BIS, Quant and BoE complete CBDC exploration project

BIS, Quant and BoE release results from Project Rosalind, an experiment exploring the use of APIs for retail central bank digital currency (CBDC)

An experiment exploring the use of APIs for central bank digital currencies (CBDCs) has been completed by its participating contributors: the Bank of International Settlements (BIS), Quant and the Bank of England (BoE). 

BIS, Quant and BoE put CBDCs to the test

Named Project Rosalind, the API experiment was based on a two-tier model representing a public-private partnership. Technology provider Quant used a central API layer to connect public and private infrastructures, as involved parties addressed the need for a universal and extensible API layer for retail CBDC payments. 

This model was used in collaboration with the private sector to understand the building blocks of a CBDC ecosystem and how APIs could support this innovation. 

In a statement, BIS notes that the API layer developed has 33 endpoints in six functional categories, with the design and functionalities of each tested and validated in over 30 use cases explored with private and public sector collaborators. 

The result? That APIs could work with multiple central bank ledger designs to facilitate payments, so long as the API layer’s design is consistent with the wider privacy model for a CBDC. 

Project Rosalind yielded several key findings.

A step toward CBDCs in the UK

Martin Hargreaves, Chief Product Officer at Quant – the technology provider of Project Rosalind –  sees the experiment as an important step toward digital currency being centralised in day-to-day life. 
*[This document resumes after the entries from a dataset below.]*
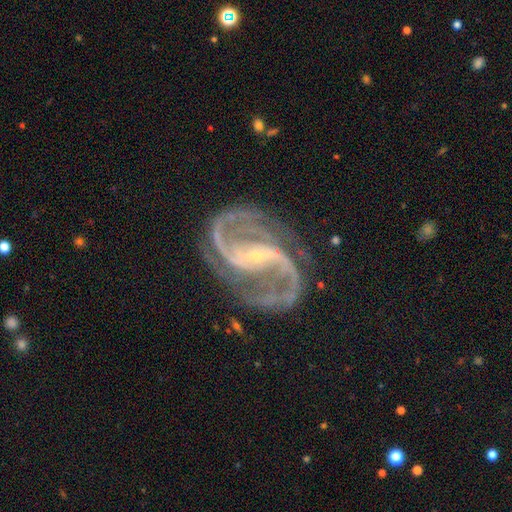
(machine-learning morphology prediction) Q: Smooth or featured?
A: featured or disk (93%); runner-up: star or artifact (5%)
Q: Edge-on disk?
A: no (98%); runner-up: yes (2%)
Q: Bar?
A: strong (49%); runner-up: weak (34%)
Q: Spiral arms?
A: yes (99%); runner-up: no (1%)
Q: Spiral winding?
A: medium (60%); runner-up: loose (25%)
Q: Spiral arm count?
A: 2 (87%); runner-up: 3 (4%)
Q: Bulge size?
A: small (85%); runner-up: moderate (11%)
Q: Merging?
A: none (74%); runner-up: minor disturbance (15%)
He says: “We’ve now created real-world examples of how CBDCs could be integrated into our day-to-day lives. Each participating company suggested a few different use cases to test, and we worked to add innovations to the core of each suggestion.

"This collaboration meant we could create a lot of high-impact applications of CBDCs through our approach of implementing novel ideas and programming each use case uniquely.

“For example, one firm demonstrated a checkout experience whereby the customer could select and use a CBDC to pay for an item (similar to selecting and using a debit card, or Apple Pay), while a major bank completed an example transaction between a parent and their child’s account, whereby the child was paid an amount from their parent’s account once certain chores had been completed. 

“The project has shown a wealth of examples where CBDCs can be used in – and add value to – our lives."

Quant’s Founder and CEO, Gilbert Verdian, highlights the value of CBDCs in “the fight against fraud”. 

He adds: “CBDCs will equip central banks and commercial banks to tackle the fraud and financial crime challenges we have today with a new approach and technology. Fraud is constantly evolving and the tools and infrastructure we’ve been using to tackle fraud can’t keep up. 

“CBDCs present an opportunity to embed fraud protection at the network level and provide a holistic view of transactions to better spot patterns of fraudulent behaviour. 

“CBDC has logic and can embed fraud checks into the transaction; this means that if you make a payment, the currency will assess the transaction and the recipient before the money moves to provide the ability to have a higher baseline level of fraud protection at the network level – rather than moving the money immediately and then you realise you’ve been scammed.”

Further CBDC exploration needed

While the results of Project Rosalind appear positive for the eventual introduction of CBDCs, BIS notes that further avenues of exploration should first be tread. 

One such route is exploring ways APIs can support offline CBDC payments, and the challenges involved in delivering offline functionality.

Other areas of suggested investigation include how an API might allow the ecosystem to share user and payment data in a way that preserves privacy. 

For BIS, defining the trade-off between extensibility and consistency, and the operational roles and responsibilities of participants in the ecosystem, is an imperative step to take on the path toward CBDCs entering circulation.